Casey Ronald Cohen, 38, was sentenced this week in Whatcom County Superior Court to a one-year prison term after technically pleading guilty to assaulting, restraining and harassing the 16-year-old girl.
According to her story, Cohen picked her up in early November and drove her to his apartment on South Sixth Street. They stayed there for up to six days; the girl's memory was hazy because she was using methamphetamine. She willingly used the drug with Cohen, according to charging documents.
Eventually, she told police, he gave her a strange orange concoction that she drank, figuring it had more meth in it.
The girl told a detective Cohen attacked her when she tried to leave. He allegedly put a "hard object" to her neck and told her he'd kill her. She couldn't describe the object, Lynden Police Detective Lee Beld said shortly after Cohen's arrest.

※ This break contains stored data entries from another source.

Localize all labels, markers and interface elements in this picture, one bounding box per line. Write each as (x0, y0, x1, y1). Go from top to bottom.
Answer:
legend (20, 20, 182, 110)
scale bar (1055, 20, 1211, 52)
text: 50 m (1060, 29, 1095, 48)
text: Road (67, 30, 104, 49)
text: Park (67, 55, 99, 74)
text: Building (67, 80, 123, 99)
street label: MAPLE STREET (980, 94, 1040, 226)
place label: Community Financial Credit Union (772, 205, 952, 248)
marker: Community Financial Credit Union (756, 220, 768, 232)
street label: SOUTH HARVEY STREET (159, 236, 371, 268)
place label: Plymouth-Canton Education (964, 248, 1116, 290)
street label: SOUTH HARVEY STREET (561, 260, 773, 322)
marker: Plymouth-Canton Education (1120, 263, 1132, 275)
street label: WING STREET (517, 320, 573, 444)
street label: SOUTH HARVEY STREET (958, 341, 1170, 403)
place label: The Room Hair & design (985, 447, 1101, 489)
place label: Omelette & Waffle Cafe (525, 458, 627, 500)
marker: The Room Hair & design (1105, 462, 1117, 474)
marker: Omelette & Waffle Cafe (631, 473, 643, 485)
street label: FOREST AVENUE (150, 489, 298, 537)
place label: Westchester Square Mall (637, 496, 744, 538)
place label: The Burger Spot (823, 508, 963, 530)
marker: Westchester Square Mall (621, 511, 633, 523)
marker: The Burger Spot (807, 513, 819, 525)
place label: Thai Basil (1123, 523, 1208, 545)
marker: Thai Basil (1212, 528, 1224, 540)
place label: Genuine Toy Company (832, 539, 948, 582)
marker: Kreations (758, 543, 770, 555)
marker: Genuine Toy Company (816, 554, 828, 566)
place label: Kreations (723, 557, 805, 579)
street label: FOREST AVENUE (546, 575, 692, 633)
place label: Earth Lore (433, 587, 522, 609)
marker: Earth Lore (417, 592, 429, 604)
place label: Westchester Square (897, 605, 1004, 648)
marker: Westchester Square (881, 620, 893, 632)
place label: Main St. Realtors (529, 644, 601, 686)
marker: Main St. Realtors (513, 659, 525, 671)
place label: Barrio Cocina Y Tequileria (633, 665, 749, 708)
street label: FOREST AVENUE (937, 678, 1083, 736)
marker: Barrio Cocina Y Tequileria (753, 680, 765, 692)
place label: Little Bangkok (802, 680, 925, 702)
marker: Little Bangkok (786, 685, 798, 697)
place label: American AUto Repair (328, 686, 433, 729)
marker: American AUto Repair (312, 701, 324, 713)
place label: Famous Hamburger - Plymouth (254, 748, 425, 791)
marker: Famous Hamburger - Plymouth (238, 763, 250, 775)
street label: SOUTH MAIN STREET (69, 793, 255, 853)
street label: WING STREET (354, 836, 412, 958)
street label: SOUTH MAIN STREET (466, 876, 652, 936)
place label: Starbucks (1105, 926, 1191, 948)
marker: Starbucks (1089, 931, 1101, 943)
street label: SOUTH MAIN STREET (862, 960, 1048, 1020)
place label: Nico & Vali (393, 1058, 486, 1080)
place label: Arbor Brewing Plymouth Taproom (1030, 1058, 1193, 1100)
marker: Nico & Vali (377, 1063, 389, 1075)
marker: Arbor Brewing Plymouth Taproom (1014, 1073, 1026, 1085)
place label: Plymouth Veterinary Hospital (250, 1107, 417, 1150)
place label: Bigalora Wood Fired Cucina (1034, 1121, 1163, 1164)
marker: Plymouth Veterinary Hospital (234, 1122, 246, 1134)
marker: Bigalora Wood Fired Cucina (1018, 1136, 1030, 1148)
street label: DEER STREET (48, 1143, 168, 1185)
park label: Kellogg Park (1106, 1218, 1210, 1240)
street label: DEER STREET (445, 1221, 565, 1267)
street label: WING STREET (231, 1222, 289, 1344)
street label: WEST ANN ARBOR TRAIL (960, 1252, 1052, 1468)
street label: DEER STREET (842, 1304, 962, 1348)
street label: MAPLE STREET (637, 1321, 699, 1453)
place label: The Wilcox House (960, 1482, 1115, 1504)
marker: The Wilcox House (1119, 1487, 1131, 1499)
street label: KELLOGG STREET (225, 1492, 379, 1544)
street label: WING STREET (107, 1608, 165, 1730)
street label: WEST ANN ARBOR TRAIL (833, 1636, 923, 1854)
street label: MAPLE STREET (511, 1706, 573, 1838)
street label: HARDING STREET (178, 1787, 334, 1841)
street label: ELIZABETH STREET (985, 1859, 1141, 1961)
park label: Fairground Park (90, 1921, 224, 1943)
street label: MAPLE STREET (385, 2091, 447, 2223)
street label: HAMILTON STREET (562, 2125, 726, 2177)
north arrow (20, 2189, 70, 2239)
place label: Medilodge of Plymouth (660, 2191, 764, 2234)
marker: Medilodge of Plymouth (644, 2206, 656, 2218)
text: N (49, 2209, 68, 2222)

The teen didn't feel safe leaving the apartment until Cohen dropped her off at a bus stop days later, according to prosecutors. That's when she went to police, saying Cohen had had intercourse with her at least three times.
"She said that she did not refuse sex at anytime," the charges say, "but she only consented because she was hallucinating."
Rape and kidnapping charges were later dropped in the plea bargain.
"Detective Beld put together a hell of a case," said Whatcom County Deputy Prosecutor Eric Richey.
But prosecutors were concerned that the girl's story showed some signs that - from the outset - she had agreed to do drugs and have sex with Cohen. According to charging documents, Cohen admitted to police he had sex with the girl and smoked marijuana with her, but denied committing any other crime.
"The state obviously had a difficult case to prove, because they came down a lot from where they started," said Cohen's public defender, Darrin Hall.
In his guilty plea paperwork Cohen reasserted his innocence but said he was "entering this plea to take advantage of the benefit of the bargain. I agree the state may be able to prove this case beyond a reasonable doubt."
He was convicted of assault in the second degree, felony harassment and unlawful imprisonment.
The only other mark on Cohen's criminal record was a drug crime from 1997.